» **Given records**

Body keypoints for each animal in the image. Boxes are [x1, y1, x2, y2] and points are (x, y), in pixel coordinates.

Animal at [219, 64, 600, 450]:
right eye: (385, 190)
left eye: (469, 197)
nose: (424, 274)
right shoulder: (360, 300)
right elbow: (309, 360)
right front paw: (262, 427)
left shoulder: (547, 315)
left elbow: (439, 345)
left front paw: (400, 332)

...

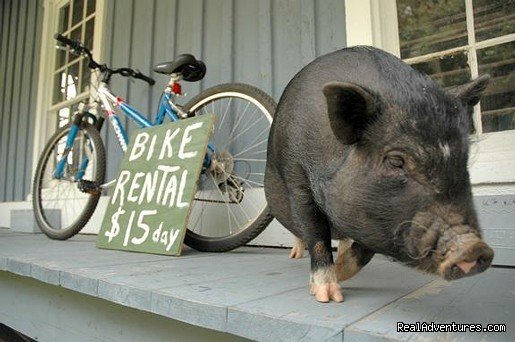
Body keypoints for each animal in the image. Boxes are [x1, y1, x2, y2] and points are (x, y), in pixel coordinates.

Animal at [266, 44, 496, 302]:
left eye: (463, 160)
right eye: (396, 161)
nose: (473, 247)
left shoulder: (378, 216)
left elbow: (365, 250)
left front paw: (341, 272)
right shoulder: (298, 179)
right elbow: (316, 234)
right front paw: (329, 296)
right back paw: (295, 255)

» **Task requirements**
Exact duplication is required for the lines above, from the line that contains "right front paw: (262, 427)" to the line that contains "left front paw: (400, 332)", inclusive; omit all others.

» **The completed task**
right front paw: (262, 427)
left shoulder: (547, 315)
left elbow: (439, 345)
left front paw: (400, 332)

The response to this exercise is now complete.